Berlin has officially Tesla to stop promoting its cars as “autopilot,” just days after the authorities cautioned Tesla owners the feature existed simply for help, and certainly not as a complete self-drive function.

A Transport Ministry spokesperson validated to Reuters a Sunday report in Bild am Sonntag newspaper, which stated that a written request been submitted to Tesla on Friday.

“It can be validated that a letter to Tesla exists with the request to not use the misleading term Auto-pilot for the motorist support system of the automobile,” she composed.

Although Tesla stands by the previous declarations it has made when autopilot was brought into question, saying the company always made sure to alert motorists the ‘Auto-pilot’ function still needed the driver to take notice of the road at all times. “Just as in a plane, when used properly, Auto-pilot reduces driver work and supplies an added layer of safety when compared with purely manual driving,” a Tesla spokesperson stated.

The automaker had difficult times ever since the accidental death of a Model S owner in Florida. The vehicle had failed to respond to a truck in time.
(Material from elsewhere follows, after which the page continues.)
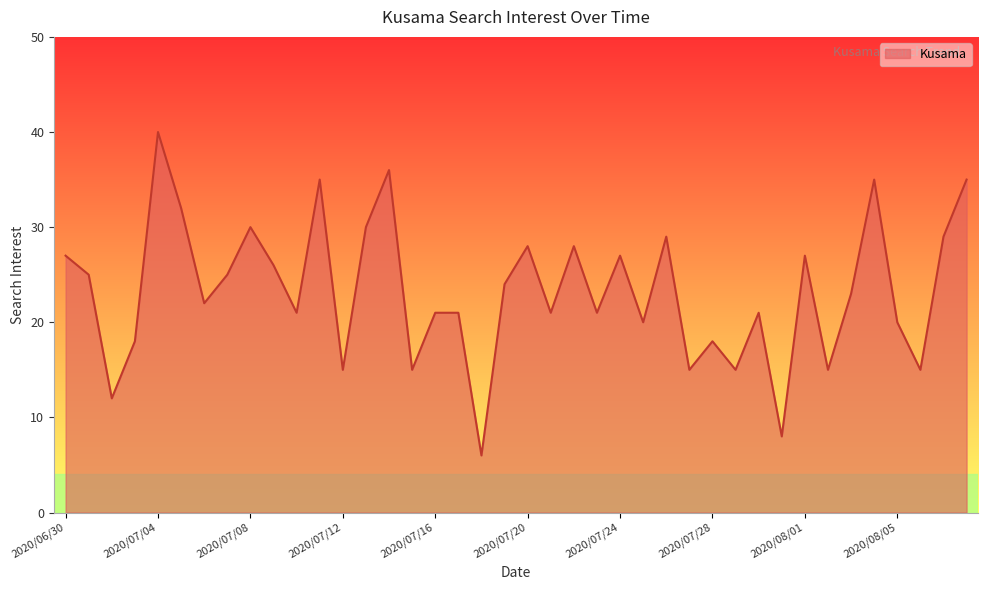

What is the difference between the maximum and minimum values?

34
Ever since the automaker has been abandoned by Mobileye, the company behind the driver support functions used in Tesla automobiles. In mid-September, the Israel-based company alleged Tesla was “pushing the envelope in terms of safety.”

That development was met the exact same response by company founder Elon Musk– that a guarantee of total dependence on autopilot had never ever been made.

However just 2 weeks after the Mobileye statement, in late September, German police were called in to investigate a crash involving a Tesla vehicle and a Danish traveler bus just outside Hamburg. As per the authorities, the bus had been aiming to maneuver into the ideal lane of the BAB24 freeway when it was hit from behind by a Tesla automobile belonging to a 50-year-old male from Brandenburg. “The car driver specified that he had actually used the autopilot [feature] of the car. Why this did not work now has to be reviewed,” a Ratzeburg cops statement included.

In Friday’s letter to the automaker, the German motor authority wrote: “In order to avoid misunderstanding and inaccurate clients’ expectations, we demand that the misleading term auto-pilot is not used in marketing the system.”

Tesla is taking actions to enhance the situation, last month launching an update that avoids Auto-pilot from taking control of if the driver has a practice of continuously removing their hands from the steering wheel.